- **Text shown**:

= = =

# size of labesl



## jamesngalveston (Jun 20, 2013)

what size do you use for front and for back...
thanks.


----------



## Rocky (Jun 20, 2013)

James, I don't label every bottle with a 3 1/2" x 4 1/2" shipping label (Avery #8164). I do label every bottle with a 1" x 2 5/8" mailing label (Avery #8160. They come 30 per sheet.) before I place the bottles on the rack or in cases that I plan to keep for a year or two. I seal these cases and lay them on their sides. If I am preparing a bottle for a gift or special occasion, I will gen up a more elaborate shipping label (They are 6 per sheet.) and put it on the bottle along with a capsule. IMHO, it is a waste of my time and money to put an elaborate label on a bottle that we are going to consume at home. Just my way of doing it. Not trying to sell this to anyone.


----------



## WI_Wino (Jun 20, 2013)

= = =

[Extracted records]
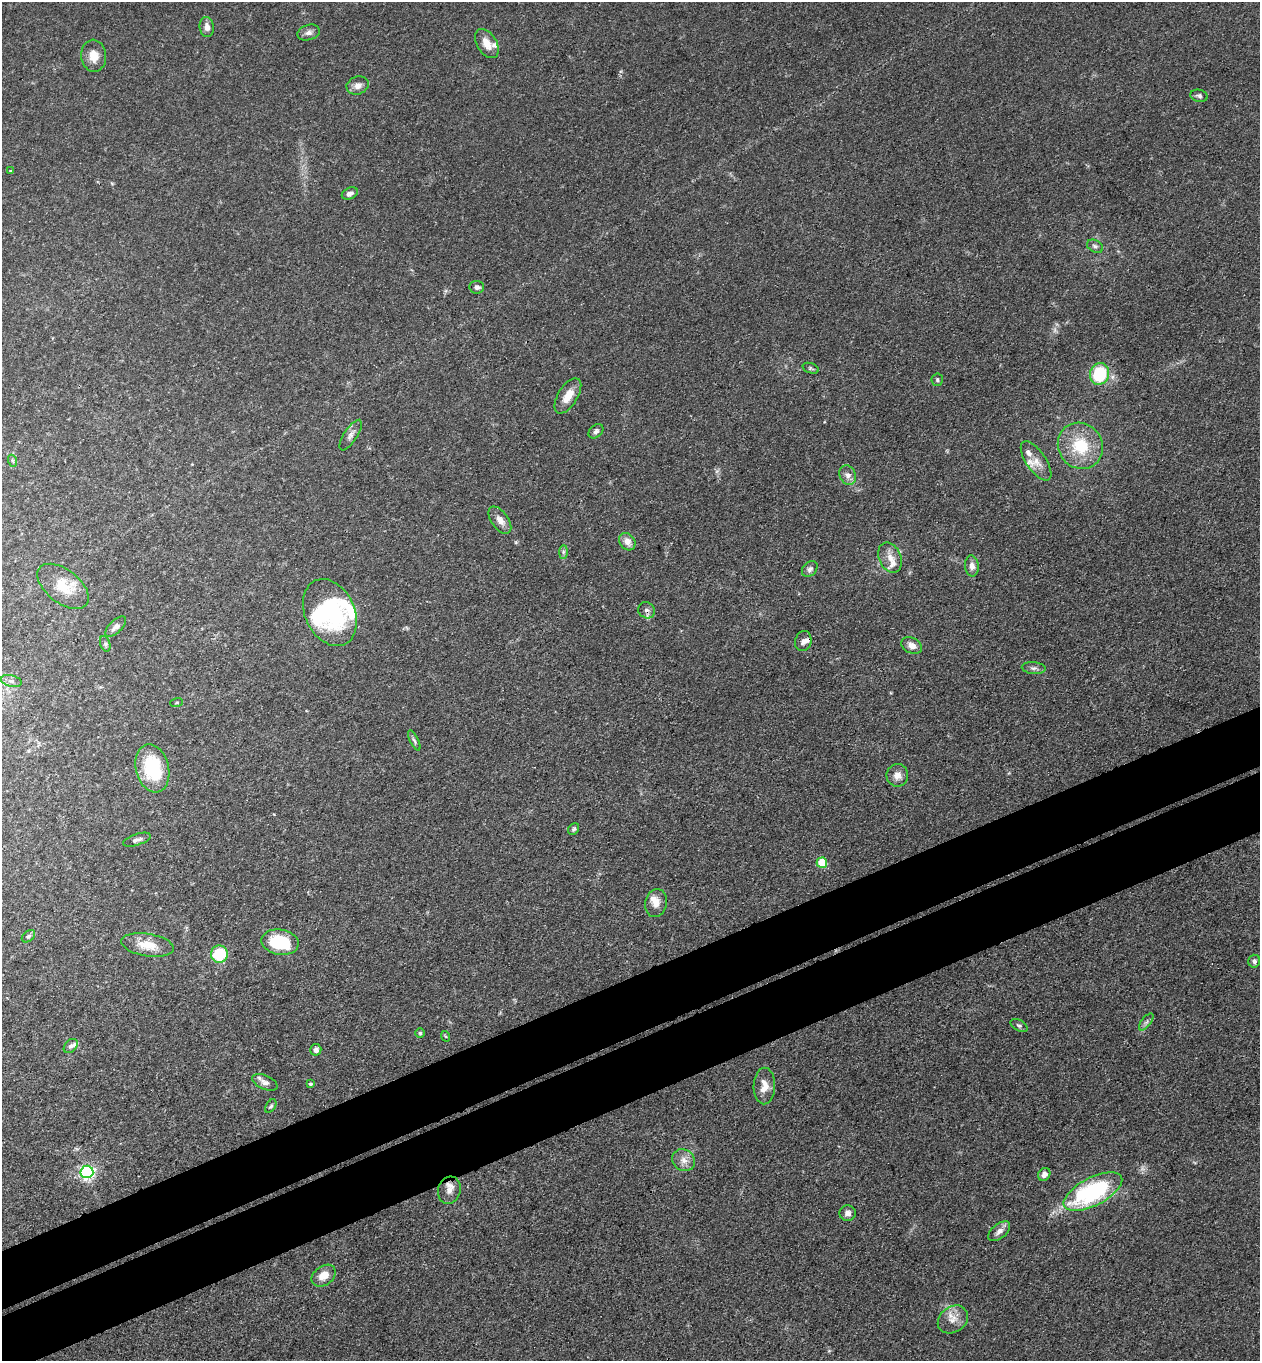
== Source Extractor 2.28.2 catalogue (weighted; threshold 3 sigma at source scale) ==
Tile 7 of 4 x 4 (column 3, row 2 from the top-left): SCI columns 2817-4074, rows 2776-4134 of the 5504 x 5548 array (HDU 1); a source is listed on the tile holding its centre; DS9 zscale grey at full resolution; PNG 1262 x 1363 px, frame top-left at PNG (2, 2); each listed source drawn as its Kron ellipse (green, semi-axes under 4 px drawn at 4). Shown black and unused: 9% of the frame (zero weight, under 3 of 4 exposures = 5% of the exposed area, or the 3 px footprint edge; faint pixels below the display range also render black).
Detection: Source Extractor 2.28.2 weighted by HDU 2 'WHT'; one run over the whole footprint, this tile lists its part. Background 0.0936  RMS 0.0064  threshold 0.0286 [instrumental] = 3 sigma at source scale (4.5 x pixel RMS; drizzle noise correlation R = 1.50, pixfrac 1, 0.05/0.05 arcsec/px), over >= 5 px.
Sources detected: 78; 1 too faint to see at this stretch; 1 inside a brighter object's white glare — neither listed nor drawn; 9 inside a brighter listed object's ellipse — not listed separately; the other 67 listed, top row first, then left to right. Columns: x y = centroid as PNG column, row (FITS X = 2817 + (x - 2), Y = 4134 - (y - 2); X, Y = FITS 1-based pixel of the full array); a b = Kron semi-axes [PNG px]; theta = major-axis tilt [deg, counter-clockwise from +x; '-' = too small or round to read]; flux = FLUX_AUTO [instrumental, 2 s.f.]
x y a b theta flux
207 27 10 7 -84 3.8
309 33 11 7 17 3
487 43 16 10 -59 7.2
94 56 16 12 -84 7.9
358 86 11 9 19 4.1
1199 96 9 6 -10 1.7
11 171 4 3 - 0.65
350 193 8 5 26 2.8
1095 246 8 6 -28 1.8
477 287 7 6 - 2.1
810 368 8 5 -21 1.1
1099 374 11 9 71 38
937 380 6 5 - 1.2
568 396 20 9 58 9.2
596 431 8 6 42 1.8
351 435 17 6 57 3.4
1080 446 24 22 -55 29
13 461 6 4 -71 0.9
1036 461 23 9 -55 7.1
848 475 10 8 -66 3.4
500 520 15 8 -54 5.1
627 542 9 7 -51 5.3
563 552 7 4 89 1.4
890 558 16 11 -66 6.7
972 566 10 7 -84 3.8
810 569 9 6 45 2.3
63 586 30 16 -38 16
647 610 9 8 - 2.8
330 613 35 25 -65 61
116 627 13 6 43 3
803 641 10 8 74 2.8
105 644 8 5 -70 1.4
912 645 11 7 -26 4.9
1034 668 12 6 -5 2.2
11 681 10 5 -14 2.2
177 702 6 3 19 0.68
414 740 11 4 -63 1.5
152 768 24 16 -76 37
897 775 11 11 - 4.8
574 829 6 5 - 1.2
137 840 14 5 18 2.3
822 863 5 5 - 25
656 903 14 10 76 5.9
28 936 7 5 40 1.6
280 942 19 12 -10 34
148 945 26 11 -9 13
219 954 9 8 - 31
1254 961 6 6 - 1.8
1146 1022 10 4 52 1.8
1019 1025 9 5 -26 1.4
420 1033 5 5 - 1.1
445 1036 5 3 - 0.6
71 1046 8 6 46 1.9
316 1050 6 5 - 2.8
265 1082 13 7 -24 3
310 1084 3 3 - 1.2
764 1086 18 10 89 7.2
271 1106 7 4 58 1.2
684 1160 12 10 -34 5.3
87 1172 6 6 - 150
1044 1174 7 5 52 3.1
449 1190 14 11 73 5.7
1093 1192 32 14 27 92
848 1213 8 8 - 2.8
999 1231 13 7 40 3.7
324 1276 13 9 37 8.1
953 1319 16 12 36 7.3
Overlapping masked pixels (flux is a lower limit): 1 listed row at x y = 647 610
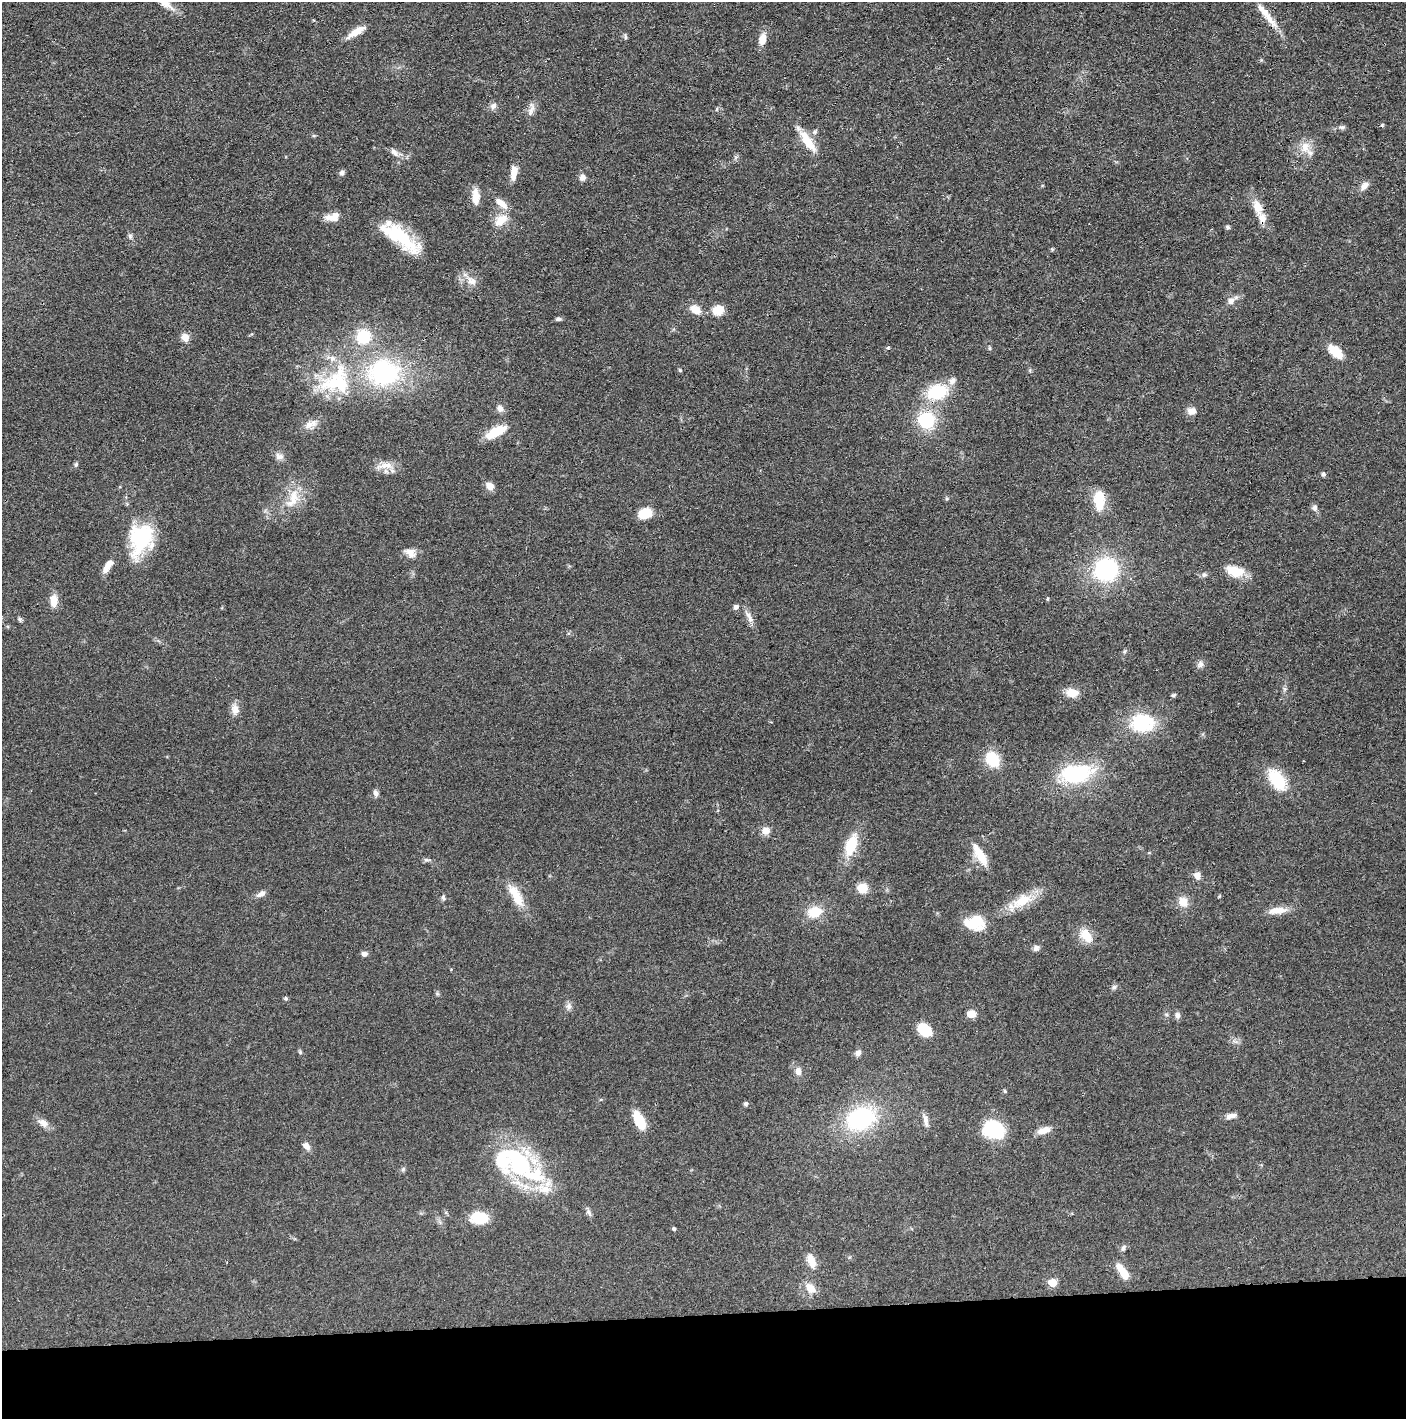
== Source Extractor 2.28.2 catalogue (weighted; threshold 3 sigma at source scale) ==
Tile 8 of 3 x 3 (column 2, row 3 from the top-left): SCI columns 1416-2819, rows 7-1423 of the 4235 x 4264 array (HDU 1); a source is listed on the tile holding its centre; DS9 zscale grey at full resolution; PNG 1408 x 1421 px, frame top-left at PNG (2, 2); no overlay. Shown black and unused: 7% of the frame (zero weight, under 3 of 4 exposures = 1% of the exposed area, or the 3 px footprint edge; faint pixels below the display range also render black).
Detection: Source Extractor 2.28.2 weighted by HDU 2 'WHT'; one run over the whole footprint, this tile lists its part. Background 0.0475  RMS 0.0051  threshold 0.023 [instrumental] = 3 sigma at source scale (4.5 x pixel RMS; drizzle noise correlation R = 1.50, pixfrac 1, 0.05/0.05 arcsec/px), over >= 5 px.
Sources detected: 130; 2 inside a brighter object's white glare — not listed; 8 inside a brighter listed object's ellipse — not listed separately; the other 120 listed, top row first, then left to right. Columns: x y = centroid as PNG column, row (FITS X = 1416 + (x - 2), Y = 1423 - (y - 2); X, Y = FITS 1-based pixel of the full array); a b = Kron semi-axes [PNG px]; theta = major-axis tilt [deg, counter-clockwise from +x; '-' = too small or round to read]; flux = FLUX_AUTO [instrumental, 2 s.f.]
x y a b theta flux
1270 20 31 8 -51 7
356 32 25 7 31 6.2
625 36 10 3 -82 0.82
762 39 12 8 79 5.6
493 106 9 8 - 2.1
531 111 20 6 67 2.8
1382 125 5 4 - 0.66
1342 127 10 5 -1 1.4
815 132 7 5 47 1.1
808 141 36 10 -55 10
1305 147 17 13 -90 6.6
394 152 14 7 -48 2.6
342 173 7 5 43 1.6
514 173 16 7 84 5.5
582 177 8 7 - 2.2
1364 186 12 8 45 3
475 196 21 9 -90 5.8
501 203 22 8 -39 5.1
1258 207 22 11 -68 7.2
335 216 13 9 54 3.9
501 220 19 11 43 7.7
1228 227 7 4 -27 0.83
130 236 8 5 -77 1.1
399 236 53 16 -40 27
471 281 17 10 -29 4.8
1231 301 9 9 - 2.7
695 309 14 10 -30 5.2
718 310 9 8 - 10
558 319 8 5 0 1.1
185 337 9 9 - 3.8
363 337 15 14 - 18
888 348 5 3 - 0.52
989 348 6 4 -71 0.59
1335 352 18 10 -41 9.4
332 358 8 7 - 2.5
680 370 6 3 -71 0.56
383 373 35 30 5 64
335 382 50 24 13 35
937 392 21 14 17 24
500 408 9 8 - 2.3
1191 411 11 9 -7 3.1
926 420 17 17 - 25
311 424 19 9 24 4.3
496 431 26 10 30 11
279 456 12 9 -14 2.5
76 464 6 5 - 0.92
386 465 19 8 -1 5.4
1323 474 5 5 - 1.1
490 486 10 8 -41 3.7
293 499 29 13 69 11
1099 500 21 10 -87 14
1315 508 9 7 -87 1.6
645 513 10 8 19 14
141 539 37 26 71 35
410 553 15 10 -33 4
108 566 17 6 56 5.4
1106 570 19 18 - 58
1235 571 21 12 -15 10
1204 575 7 6 - 1.2
1048 599 5 3 - 0.51
54 601 13 8 90 6.1
736 607 8 6 44 1.5
20 619 7 5 -22 0.91
750 619 11 7 -70 2.7
1200 664 10 8 50 2
1285 689 7 4 -89 1
1072 693 13 9 -5 6.7
1174 695 6 4 21 0.77
235 709 14 10 -80 3.7
1142 723 26 20 -4 28
992 759 12 9 -55 21
1076 774 28 16 5 46
1277 780 28 15 -56 18
376 793 9 6 -72 1.7
765 831 9 8 - 3.9
851 845 26 12 71 15
980 855 28 9 -59 9.1
427 860 11 4 -8 1.1
1197 876 11 8 -73 2.6
862 888 10 9 - 7.8
261 894 11 6 30 2.7
516 896 32 11 -61 10
443 898 7 5 -70 0.93
1022 901 32 15 33 13
1183 902 12 11 - 5.6
1278 910 24 8 6 5.9
815 912 13 10 16 12
975 923 22 15 -4 14
1086 936 20 11 -57 7.9
1036 948 8 7 - 1.7
364 954 7 6 - 1.7
1114 987 7 5 46 1.1
286 999 5 5 - 0.88
568 1006 9 8 - 1.9
971 1014 8 7 - 4.9
1177 1015 9 7 -74 1.6
924 1030 16 11 -39 12
300 1052 6 4 -47 0.68
858 1053 8 7 - 2
798 1071 10 8 -77 2.9
1005 1091 5 4 - 0.62
746 1104 6 5 - 1.1
1231 1116 14 6 11 2.6
861 1119 26 19 20 55
926 1120 17 6 -79 2.7
639 1121 18 8 -64 16
43 1123 16 9 -32 3.7
994 1130 19 15 -18 33
1044 1130 16 7 16 4.8
306 1146 9 7 -46 2.9
516 1162 51 30 -22 68
403 1169 7 4 46 0.85
588 1212 10 5 -61 1.5
479 1218 14 9 1 19
674 1229 5 4 - 0.7
1123 1248 9 5 61 1.4
811 1261 16 9 -68 5.9
1123 1272 18 7 -56 10
1052 1282 6 5 - 11
810 1288 18 12 -47 5.3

= = =

Extend the forum thread about label sizes for wine bottles, picking up from the point where it stops.

Rocky said:


> James, I don't label every bottle with a 3 1/2" x 4 1/2" shipping label (Avery #8164). I do label every bottle with a 1" x 2 5/8" mailing label (Avery #8160. They come 30 per sheet.) before I place the bottles on the rack or in cases that I plan to keep for a year or two. I seal these cases and lay them on their sides. If I am preparing a bottle for a gift or special occasion, I will gen up a more elaborate shipping label (They are 6 per sheet.) and put it on the bottle along with a capsule. IMHO, it is a waste of my time and money to put an elaborate label on a bottle that we are going to consume at home. Just my way of doing it. Not trying to sell this to anyone.



Agree 100%. The little mailing labels are a slight pain to get off. I am considering going back to no labels for most of my wines and organize my wine racks accordingly.


----------



## Tess (Jun 20, 2013)

I use avery label 5168 3-1/2" x 5" 4 per sheet. because I hate removing them, I dont label every bottle unless Im giving them away as a gift or Im serving them to guest at my home. 
I label the Box the bottles come in and put them right back in upside down and slide then under my wine table. Long storage I will label a Rubbermaid tub. Put them in on their side and way back under my basement steps where it stays a constant dark 68 degrees.


----------



## jamesngalveston (Jun 20, 2013)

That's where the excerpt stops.